La Lavanda no solo es apreciada por su belleza y aroma, sino también por sus propiedades beneficiosas. Se le atribuyen efectos relajantes y se utiliza en la elaboración de aceites esenciales. Además, es una planta que atrae a los polinizadores como las abejas, contribuyendo a la biodiversidad del jardín. En la cocina, sus flores se utilizan para dar un toque especial a platos y bebidas.

La Lavanda es una planta que tiene un sinfín de propiedades.
La Lavanda prefiere climas soleados y suelos bien drenados, siendo resistente a la sequía una vez establecida. Para reproducirla de manera rápida y efectiva, la técnica de los esquejes es la más recomendada. Esta consiste en cortar un tallo de la planta madre, preferiblemente uno que no sea ni demasiado joven ni excesivamente leñoso.

Tener Lavanda todo el año es ideal.
El corte debe hacerse justo por debajo de un nodo y se deben retirar las hojas inferiores para evitar que se pudran al estar en contacto con la tierra, como también la flor si es que la tiene, ya que todo esto le quita fuerza a la hora del crecimiento.

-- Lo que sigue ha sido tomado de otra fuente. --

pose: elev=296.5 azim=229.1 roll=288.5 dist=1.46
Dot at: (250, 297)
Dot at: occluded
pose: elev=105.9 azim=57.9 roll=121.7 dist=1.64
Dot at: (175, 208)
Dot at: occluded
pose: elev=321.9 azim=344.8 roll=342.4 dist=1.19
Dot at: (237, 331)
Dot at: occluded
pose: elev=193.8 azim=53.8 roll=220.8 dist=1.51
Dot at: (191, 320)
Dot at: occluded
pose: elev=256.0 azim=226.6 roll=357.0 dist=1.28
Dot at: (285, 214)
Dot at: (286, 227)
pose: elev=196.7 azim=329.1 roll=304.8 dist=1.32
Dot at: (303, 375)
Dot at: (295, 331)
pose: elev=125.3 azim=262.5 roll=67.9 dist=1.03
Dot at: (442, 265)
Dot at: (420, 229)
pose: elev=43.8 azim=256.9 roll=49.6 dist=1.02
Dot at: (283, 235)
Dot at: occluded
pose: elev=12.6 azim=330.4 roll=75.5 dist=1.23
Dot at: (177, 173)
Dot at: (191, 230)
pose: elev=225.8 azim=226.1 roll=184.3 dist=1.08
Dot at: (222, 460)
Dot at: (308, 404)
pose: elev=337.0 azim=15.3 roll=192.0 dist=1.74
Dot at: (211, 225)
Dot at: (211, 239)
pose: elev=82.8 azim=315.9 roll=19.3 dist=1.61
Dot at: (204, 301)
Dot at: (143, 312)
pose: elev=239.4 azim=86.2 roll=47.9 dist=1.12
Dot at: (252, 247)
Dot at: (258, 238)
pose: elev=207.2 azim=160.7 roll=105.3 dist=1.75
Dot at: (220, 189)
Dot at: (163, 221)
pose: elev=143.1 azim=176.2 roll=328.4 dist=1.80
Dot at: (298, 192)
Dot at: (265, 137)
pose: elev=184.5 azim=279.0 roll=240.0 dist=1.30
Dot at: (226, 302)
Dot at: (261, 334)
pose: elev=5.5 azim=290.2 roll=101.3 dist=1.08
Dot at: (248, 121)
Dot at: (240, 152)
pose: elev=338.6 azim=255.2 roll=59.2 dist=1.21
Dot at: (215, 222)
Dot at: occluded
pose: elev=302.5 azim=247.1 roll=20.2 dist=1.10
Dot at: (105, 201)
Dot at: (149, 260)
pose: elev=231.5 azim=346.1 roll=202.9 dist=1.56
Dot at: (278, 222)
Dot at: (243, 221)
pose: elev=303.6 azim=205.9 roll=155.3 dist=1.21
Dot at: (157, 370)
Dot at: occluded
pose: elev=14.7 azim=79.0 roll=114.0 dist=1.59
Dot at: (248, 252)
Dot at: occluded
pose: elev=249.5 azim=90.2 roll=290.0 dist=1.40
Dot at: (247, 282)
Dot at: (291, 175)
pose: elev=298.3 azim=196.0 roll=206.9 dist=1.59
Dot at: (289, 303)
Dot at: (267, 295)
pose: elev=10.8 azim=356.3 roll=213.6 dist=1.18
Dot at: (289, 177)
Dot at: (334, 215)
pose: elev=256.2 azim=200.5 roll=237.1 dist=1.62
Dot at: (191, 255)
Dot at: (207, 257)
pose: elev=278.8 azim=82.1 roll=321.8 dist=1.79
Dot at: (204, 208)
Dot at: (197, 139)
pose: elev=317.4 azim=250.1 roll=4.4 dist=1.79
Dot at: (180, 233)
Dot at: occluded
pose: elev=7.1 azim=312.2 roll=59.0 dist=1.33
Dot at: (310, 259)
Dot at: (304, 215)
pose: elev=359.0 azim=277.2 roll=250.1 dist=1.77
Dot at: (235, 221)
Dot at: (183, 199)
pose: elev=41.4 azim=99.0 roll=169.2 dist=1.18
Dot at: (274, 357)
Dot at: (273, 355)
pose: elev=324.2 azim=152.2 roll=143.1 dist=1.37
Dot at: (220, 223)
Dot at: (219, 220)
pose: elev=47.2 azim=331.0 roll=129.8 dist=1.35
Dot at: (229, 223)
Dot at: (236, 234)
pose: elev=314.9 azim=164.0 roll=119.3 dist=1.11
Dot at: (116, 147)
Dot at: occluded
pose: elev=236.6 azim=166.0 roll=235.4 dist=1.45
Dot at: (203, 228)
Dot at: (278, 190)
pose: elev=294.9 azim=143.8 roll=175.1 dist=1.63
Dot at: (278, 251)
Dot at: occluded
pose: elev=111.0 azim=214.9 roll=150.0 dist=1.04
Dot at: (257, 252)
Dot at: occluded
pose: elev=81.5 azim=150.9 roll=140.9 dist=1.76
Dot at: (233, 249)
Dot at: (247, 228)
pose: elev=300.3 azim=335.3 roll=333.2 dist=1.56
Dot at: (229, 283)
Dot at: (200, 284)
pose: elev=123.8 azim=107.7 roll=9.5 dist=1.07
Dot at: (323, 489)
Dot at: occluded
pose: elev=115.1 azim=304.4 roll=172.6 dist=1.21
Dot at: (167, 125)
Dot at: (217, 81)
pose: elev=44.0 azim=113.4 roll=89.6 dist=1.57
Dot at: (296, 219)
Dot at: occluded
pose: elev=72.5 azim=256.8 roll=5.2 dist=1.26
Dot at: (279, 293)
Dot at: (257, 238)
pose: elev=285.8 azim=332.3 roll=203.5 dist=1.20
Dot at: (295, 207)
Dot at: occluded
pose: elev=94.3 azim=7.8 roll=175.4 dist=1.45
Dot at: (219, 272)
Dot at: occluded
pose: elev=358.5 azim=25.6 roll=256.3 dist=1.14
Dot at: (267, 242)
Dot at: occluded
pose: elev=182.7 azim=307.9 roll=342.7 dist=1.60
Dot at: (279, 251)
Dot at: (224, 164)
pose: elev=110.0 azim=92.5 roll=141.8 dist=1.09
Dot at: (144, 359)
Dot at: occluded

De esta manera generás un esqueje de Lavanda óptimo para su crecimiento. Fuente: (@mariagomensoro)
Luego, tomá una maceta donde vas a colocar piedras en la base y luego arena, recordá que la arena no debe ser de playa, porque esta contiene sales que no permiten crecer saludables a las plantas. En esta, colocá los esquejes.

No tengas miedo a probar estas prácticas. Fuente: (@mariagomensoro)
Finalmente, vas a humedecer la maceta, ya que es primordial que el sustrato se encuentre en condiciones para la reproducción de la Lavanda.

La tierra debe estar húmeda pero no escarchada. Fuente: (@mariagomensoro)
El esqueje debe mantenerse húmedo, pero no encharcado, y en un lugar con luz indirecta hasta que desarrolle raíces fuertes, lo cual puede tomar varias semanas.
Es importante realizar este proceso en épocas de temperaturas suaves, como la primavera o el otoño, para evitar el estrés por calor o frío extremo en la planta joven. La Lavanda es una planta versátil y encantadora que se puede reproducir fácilmente en casa. Con los cuidados adecuados y la técnica correcta, cualquier persona puede disfrutar de su presencia en el jardín o en el hogar, beneficiándose de todas las propiedades que esta maravillosa planta tiene para ofrecer.